Students at a private school in Washington, D.C., could face expulsion for “misplaced humor,” according to the school’s draft “anti-bias” policy obtained by The Washington Free Beacon.
St. Albans, an all-boys school in Washington D.C., is considering adopting a policy that the “impact of hate speech, rather than the intent of those perpetrating it, that is of utmost importance,” the draft policy states, The Washington Free Beacon reported. Students could be expelled “even in the case of a single expression, act, or gesture,” which includes “misplaced humor,” that “should be reported immediately to the student’s adviser.”
The policy also outlines the expectation that students, teachers or parents who witness or have knowledge of “an incident of hate speech, will report the incident to the appropriate individual,” and it encourages such reporting because nobody will be punished for “a good faith report,” according to the policy, the Free Beacon reported. It isn’t clear if the policy is still under consideration or has gone into effect.
In July 2020, St.

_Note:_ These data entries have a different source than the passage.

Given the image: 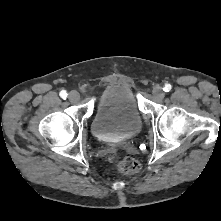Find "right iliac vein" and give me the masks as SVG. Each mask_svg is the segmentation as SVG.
<instances>
[{"mask_svg": "<svg viewBox=\"0 0 221 221\" xmlns=\"http://www.w3.org/2000/svg\"><path fill=\"white\" fill-rule=\"evenodd\" d=\"M70 102L75 103L80 100V94L77 91H71L68 96Z\"/></svg>", "mask_w": 221, "mask_h": 221, "instance_id": "1", "label": "right iliac vein"}]
</instances>
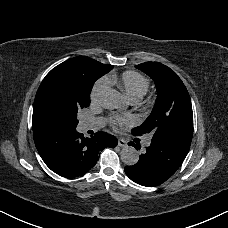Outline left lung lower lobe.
<instances>
[{
    "instance_id": "obj_1",
    "label": "left lung lower lobe",
    "mask_w": 228,
    "mask_h": 228,
    "mask_svg": "<svg viewBox=\"0 0 228 228\" xmlns=\"http://www.w3.org/2000/svg\"><path fill=\"white\" fill-rule=\"evenodd\" d=\"M135 136V135H134ZM129 145L140 149L137 138ZM190 144L188 142L153 135L151 144L140 155L139 161L133 166L124 168L127 176L143 186H157L170 178L183 163Z\"/></svg>"
}]
</instances>
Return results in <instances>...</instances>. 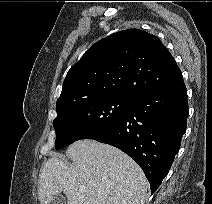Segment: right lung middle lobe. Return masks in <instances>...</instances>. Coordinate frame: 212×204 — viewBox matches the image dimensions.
Segmentation results:
<instances>
[{
  "label": "right lung middle lobe",
  "instance_id": "right-lung-middle-lobe-1",
  "mask_svg": "<svg viewBox=\"0 0 212 204\" xmlns=\"http://www.w3.org/2000/svg\"><path fill=\"white\" fill-rule=\"evenodd\" d=\"M131 101L124 96H105L56 109L57 117L53 121L56 149L87 139L116 124L129 110Z\"/></svg>",
  "mask_w": 212,
  "mask_h": 204
}]
</instances>
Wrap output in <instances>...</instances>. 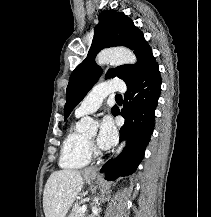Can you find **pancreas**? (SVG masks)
Returning <instances> with one entry per match:
<instances>
[{
    "label": "pancreas",
    "instance_id": "obj_1",
    "mask_svg": "<svg viewBox=\"0 0 211 217\" xmlns=\"http://www.w3.org/2000/svg\"><path fill=\"white\" fill-rule=\"evenodd\" d=\"M68 217H84V213L81 212L80 203H76Z\"/></svg>",
    "mask_w": 211,
    "mask_h": 217
}]
</instances>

Albans released an update on its “ongoing work” to put the school “on a path towards greater justice, equity, and inclusion: to become more fully a sacred space dedicated to the dignity and humanity of every person as a child of God,” as a “response to the tragic killings of George Floyd, Breonna Taylor, and Ahmaud Arbery and the nation’s continued reckoning with racial injustice.” In the update, the school said that it would develop a new policy that “specifically addresses racial hate speech and misconduct” to establish “the process we will use for investigating and eradicating such behavior from our community.”

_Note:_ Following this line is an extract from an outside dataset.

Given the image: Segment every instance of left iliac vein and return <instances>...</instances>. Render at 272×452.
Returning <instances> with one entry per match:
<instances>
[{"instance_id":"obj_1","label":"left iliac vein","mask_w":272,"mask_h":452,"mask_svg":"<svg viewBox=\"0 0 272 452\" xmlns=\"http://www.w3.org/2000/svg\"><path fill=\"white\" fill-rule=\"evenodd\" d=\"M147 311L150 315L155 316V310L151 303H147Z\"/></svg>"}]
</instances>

“St. Albans used to have a simple honor code: Don’t lie, cheat, or steal,” an alumnus of the school told the Free Beacon. “Everything else was adjudicated human-to-human. Now boys are being policed for humor and innocuous comments are subject to the highest form of punishment.”

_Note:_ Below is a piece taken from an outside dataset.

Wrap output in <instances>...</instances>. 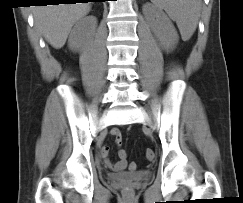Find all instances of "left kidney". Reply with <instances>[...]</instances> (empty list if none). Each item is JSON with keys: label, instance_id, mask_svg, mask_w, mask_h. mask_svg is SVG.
<instances>
[{"label": "left kidney", "instance_id": "5707ae66", "mask_svg": "<svg viewBox=\"0 0 243 203\" xmlns=\"http://www.w3.org/2000/svg\"><path fill=\"white\" fill-rule=\"evenodd\" d=\"M143 13L161 47L173 49L178 43V34L167 15L149 4L143 6Z\"/></svg>", "mask_w": 243, "mask_h": 203}]
</instances>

The school’s Diversity, Equity, and Inclusion (DEI) Team consists of 21 teachers and staff to implement DEI initiatives throughout the school, including a DEI training on “How To Be an Antiracist” by Ibram X. Kendi and a discussion on “Between the World and Me” by Ta-Nehisi Coates for all faculty and staff, according to its website. The school’s resource list also includes “Critical Race Theory: An Introduction” by Richard Delgado, Jean Stefancic and Angela harris and “White Fragility: Why It’s So Hard for White People To Talk About Racism” by Robin DiAngelo.